L’intervento antropico sul bosco è antichissimo, strettamente legato allo sviluppo dell’agricoltura (in particolare della pastorizia). Al primo posto della trasformazione della copertura vegetale c’è il disboscamento, cioè la distruzione di vaste superfici boscate e dei cosiddetti ecotoni, gli ambienti di transizione tra due ecosistemi. Quest’area di transizione è fondamentale per l’ecosistema, per il “collegamento” tra ambienti diversi (per esempio, tra boschi e prati). Nelle aree ecotonali vegetano specie presenti nelle comunità confinanti e specie proprie dell’ecotono stesso; è presente, quindi, una grande ricchezza di specie e un’alta biodiversità.

 

 

Escursionisti precorrono un sentiero nel bosco (ph D. Cornacchia)

Il secondo aspetto negativo dell’intervento umano che qui consideriamo è legato agli incendi.

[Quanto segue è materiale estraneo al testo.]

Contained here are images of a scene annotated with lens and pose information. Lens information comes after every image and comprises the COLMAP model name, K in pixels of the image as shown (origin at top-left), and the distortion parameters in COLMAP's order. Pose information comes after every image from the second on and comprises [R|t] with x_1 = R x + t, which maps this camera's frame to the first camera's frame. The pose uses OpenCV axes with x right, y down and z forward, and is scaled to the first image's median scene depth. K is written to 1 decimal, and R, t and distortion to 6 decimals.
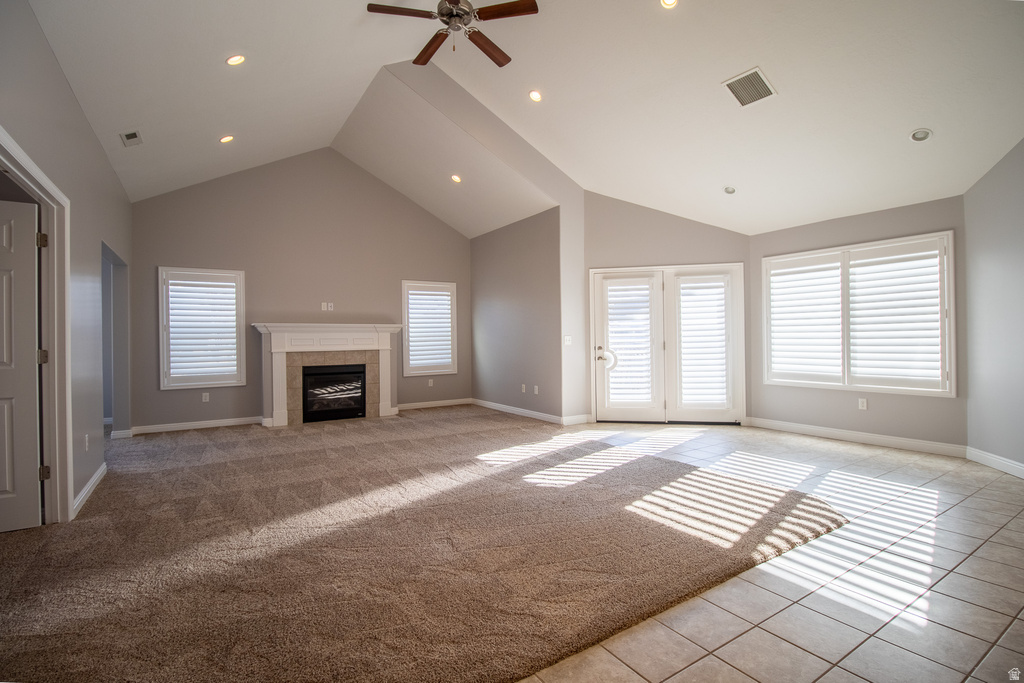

Una delle principali cause di perdita della superficie boscata è legata proprio a questa autentica piaga, specie nelle regioni centro-meridionali del Paese.

Quest’anno (fino a settembre, ma l’anno non è ancora finito…) in Italia sono stati bruciati circa 31.000 ettari di territorio (per rendere il dato più comprensibile, è un’area pari, grosso modo, all’intera bassa vallata del Tronto, da Ascoli Piceno a Porto d’Ascoli).

Nella nostra zona, il problema non è percepito nella sua gravità, perché le regioni più colpite sono state la Sicilia, con 17.000 ettari perduti, e la Calabria, con più di 3.600 ettari. Il rischio, però, esiste anche nelle aree vicine, specie in quelle prossime alla città, soprattutto per la presenza di ampie aree rimboschite: ricordiamo che le resinose, proprio per la presenza, nei loro tessuti, di sostanze altamente infiammabili, si trasformano in caso di incendio in autentiche torce, provocando i devastanti incendi di chioma.

 

Bruciare sterpaglie può trasformarsi rapidamente in un incendio fuori controllo (Pb)

Oltre alle azioni delittuose (dovute a persone mentalmente disturbate come i piromani o, peggio, a speculatori) c’è da considerare l’operato di contadini con la mania italica dell’incendio delle sterpaglie e dei residui delle operazioni agricole (un modus operandi che, oltre tutto, costituisce – per il terreno – una perdita di materiale organico) e, quella, apparentemente più innocente, dei fuochi delle grigliate accesi da gitanti incoscienti nelle radure boschive.

 

 

 

Faggeta con tasso arbustivo nel sottobosco (ph G. Vecchioni)

CONCLUSIONI – In conclusione, possiamo scrivere che quando l’uomo interviene sui boschi lo fa per un interesse economico e la stragrande maggioranza di volte in maniera dannosa per l’ambiente naturale. Senza ripetere concetti più volte espressi e che tutti conoscono fin dagli anni della frequenza scolastica nella scuola primaria, è opportuna una maggiore responsabilità che si acquisisce con la ripetizione frequente di concetti basilari di ecologia ma, soprattutto, con una maggiore consapevolezza dei danni cui si va incontro e con leggi, anche punitive in maniera adeguata per i trasgressori, da far rispettare.